L’auteur n’a pas manqué de s’interroger longuement sur la responsabilité de la jeunesse dans la préservation des valeurs morales, sociales et culturelles. Son double statut, enseignant et religieux, lui a permis de projeter une audacieuse caricature de la jeunesse actuelle en manque de réceptivité, source de discernement et d’élévation de l’âme. Son objectif est, sans doute, de rappeler que l’art se contemple dans le silence et non dans le bruit dissolvant de l’intelligence qui affadit l’âme et le goût du beau. Ce renversement de la hiérarchie des valeurs, de la mode et de la musique notamment, est marqué par la permanence de l’effet héros qui désacralise le modèle archétypal pour imposer le fugace, le vulgaire brillant et furtif, alors que les vraies valeurs morales et artistiques se construisent et se maintiennent dans l’effort et le sacrifice salvateurs.

Quant au Père Chaminade, il va démarrer sa vie sacerdotale dans un de ces espaces, la cité de Pandora, qui lui réserve un accueil des moins amicaux : drogue, prostitution, meurtres et autres perversions sont les codes de conduite que l’Evangile doit abolir par la vie et l’action du jeune et nouveau Curé. Et celui-ci accepte volontiers d’être l’autre agneau immolé pour expier les péchés capitaux de cet « enfer » et rendre aux humains le morceau de terre qui leur revient, d’où IL FAUT SAUVER PANDORA!

Mais, que dire du rêve exutoire et purificateur qui clôt le roman ? Sans doute, il préfigure le syndrome du meurtre du personnage littéraire au nom de l’autorité de l’écrivain. Ici, l’auteur a choisi de jouer avec les nerfs du lecteur puisque le récit s’ouvre et se referme par cette sorte de théorie du complot de la mort de Gladys. L’auteur reste néanmoins un assassin au deuxième degré.

A vrai dire, Ferdinand Farara a atteint un niveau de maturité dans l’acte scripturaire. D’abord, par le schéma narratif, l’écrivain innove le rôle traditionnel que jouent le prologue et l’épilogue. En effet, l’un et l’autre constituent une partie du songe du narrateur rapportant le complot meurtrier de son père sur Gladys. En bornant le récit central par ces deux instances tragiques, l’écriture prend une allure cinématographique.

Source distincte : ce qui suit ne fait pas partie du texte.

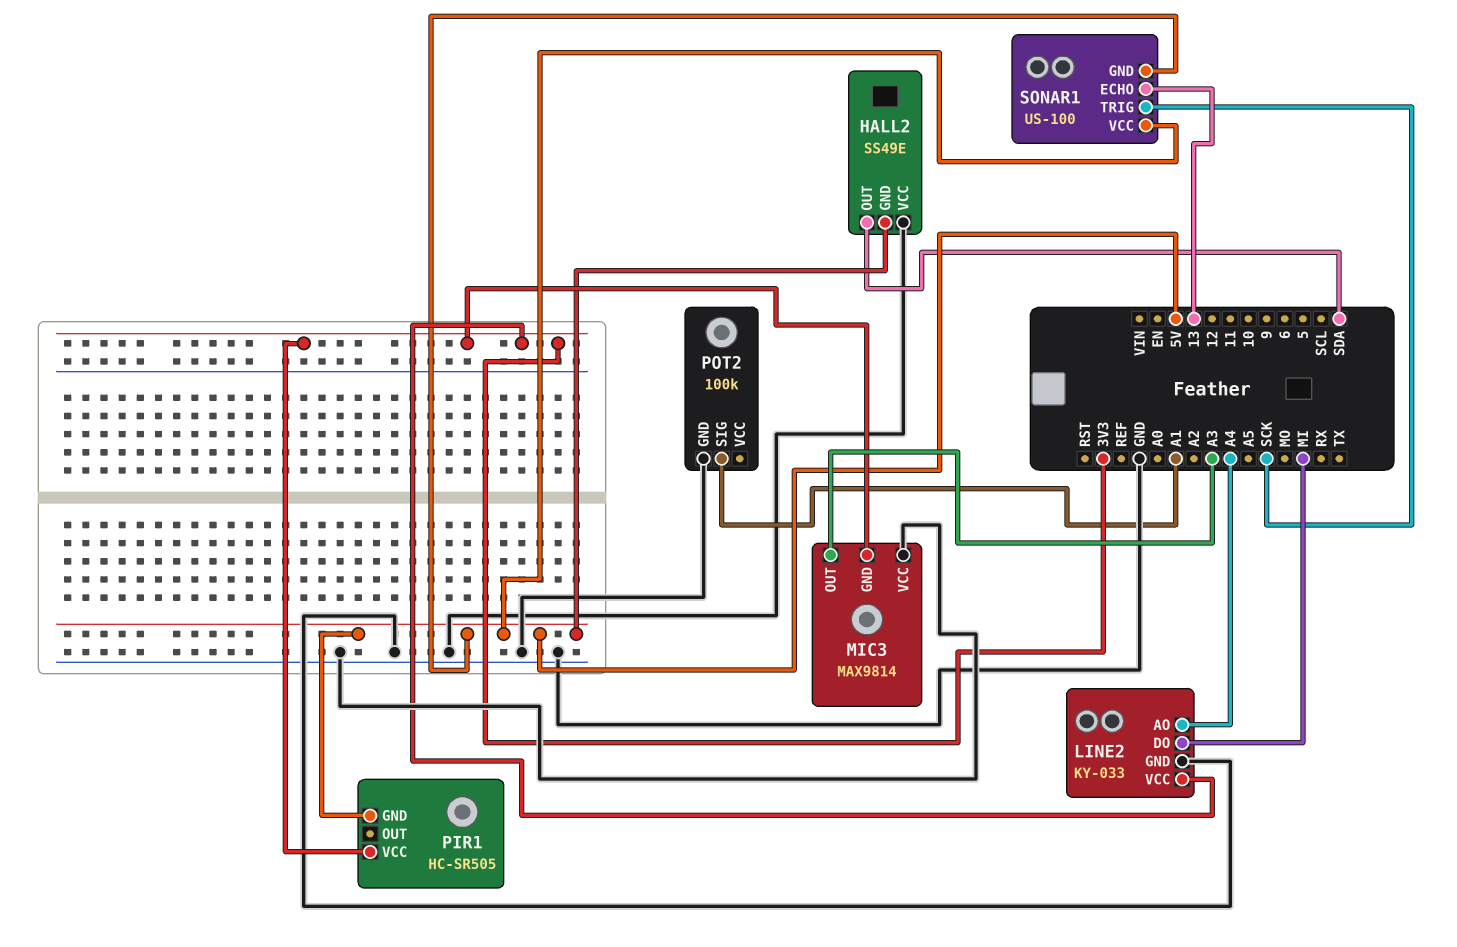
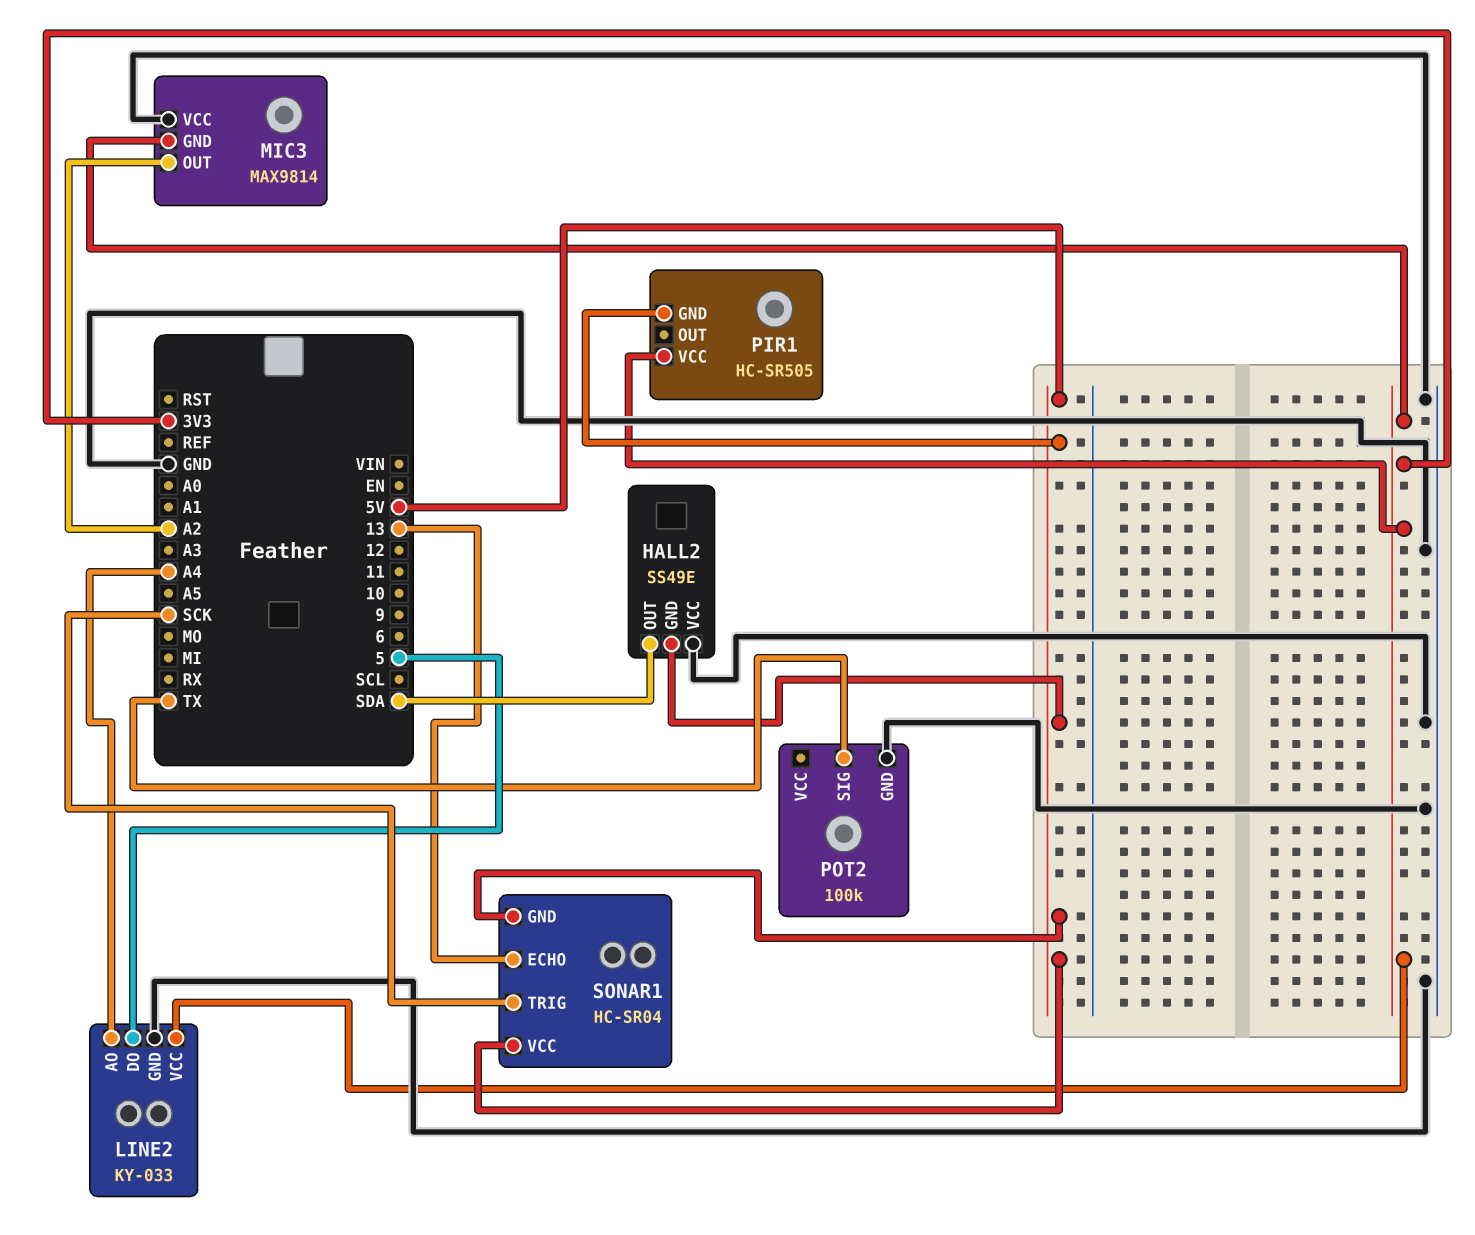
LINE2 pin DO: MI -> 5
MIC3 pin OUT: A3 -> A2
POT2 pin SIG: A1 -> TX
SONAR1: US-100 -> HC-SR04

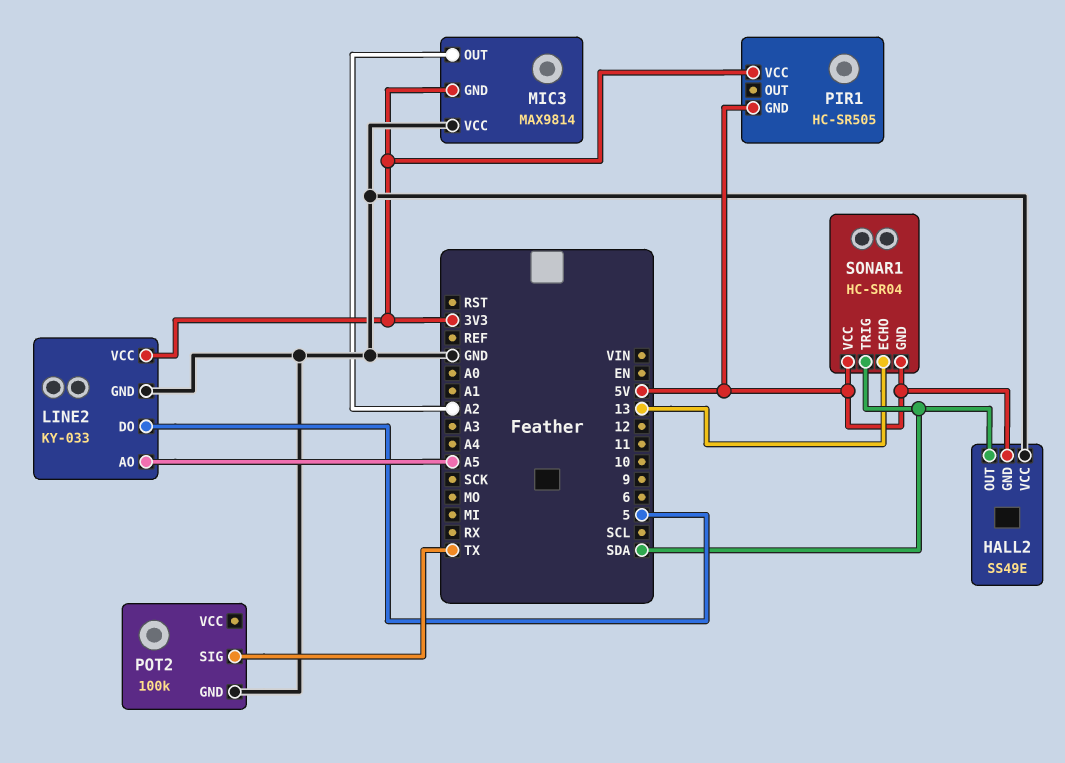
LINE2 pin AO: A4 -> A5
SONAR1 pin TRIG: SCK -> SDA

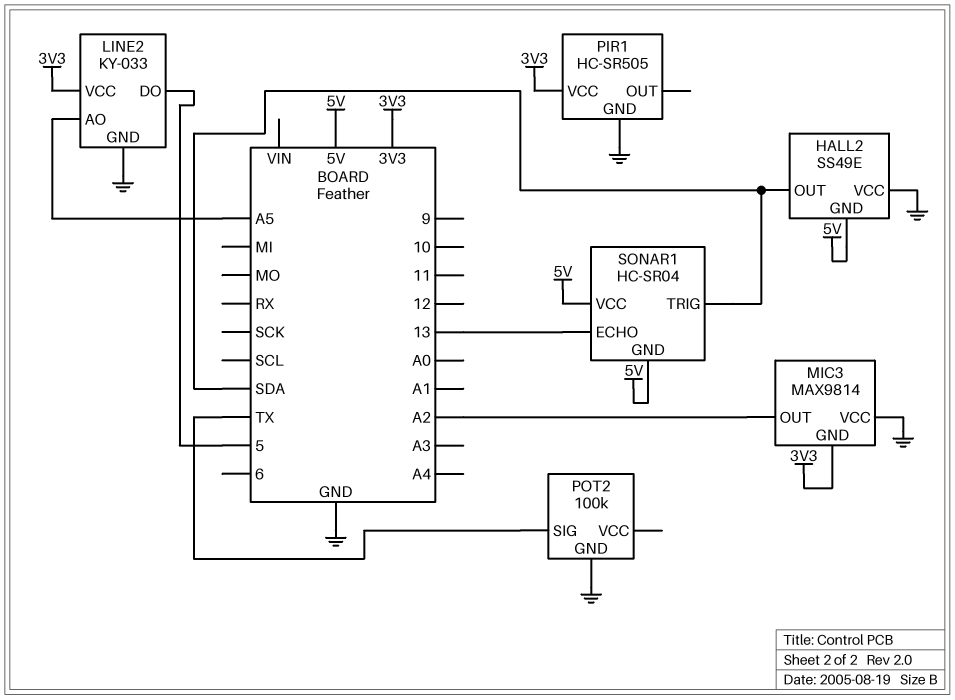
PIR1 pin GND: 5V -> GND

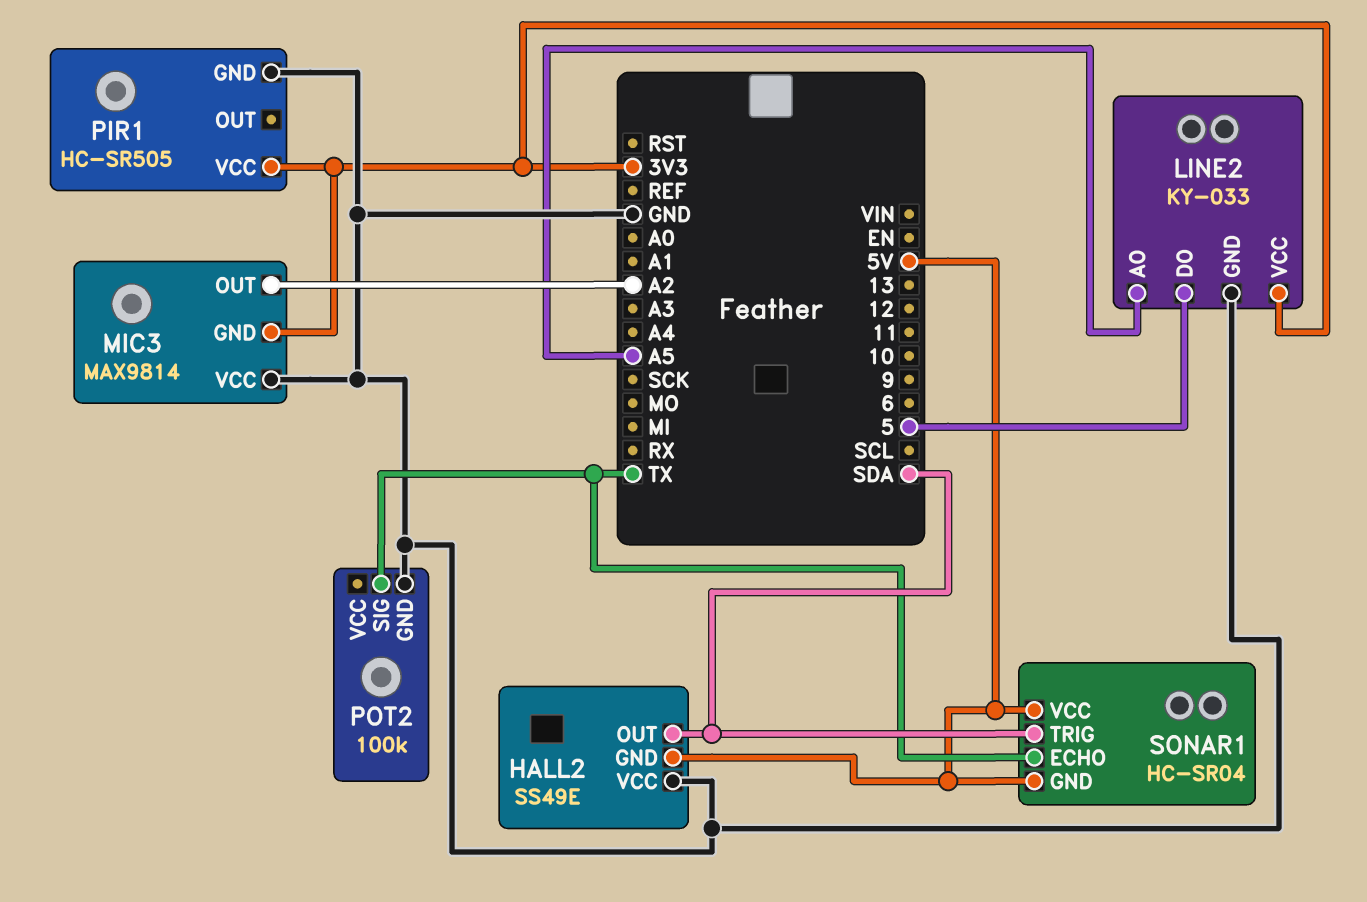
SONAR1 pin ECHO: 13 -> TX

Le statut du narrateur, quant à lui, change selon les instances narratives, allant de l’intra à l’extra diégétique. Cette variation du statut du narrateur peut être mise en relation avec la vivacité du récit qui aborde simultanément divers sujets. L’espace littéraire, au sein duquel se jouent tous les scénarii, obéit à la même dynamique puisqu’il est à la fois imaginaire et réel; tantôt clos, ouvert ou éclaté comme pour caractériser davantage différents rapports et actions entre les personnages. Mais, la valeur sémantique de ces espaces est essentiellement dissimulée dans des constructions anagrammatiques dont l’auteur use subtilement pour ruser avec le lecteur.

L’écriture de Farara ne manque pas d’établir un dialogue avec son environnement de parturition. Quand il est autocitationnel, il s’inscrit dans la forme intertextuelle qui garantit, dans la perspective de Julia Kristeva, la solidarité spatio-temporelle entre les textes. On peut alors comprendre l’usage des mises en abyme qui émaillent le texte et ajoutent une dimension à l’aspect cinématographique évoqué plus haut. Finalement, nous sommes en présence d’un véritable kaléidoscope de notre modernité!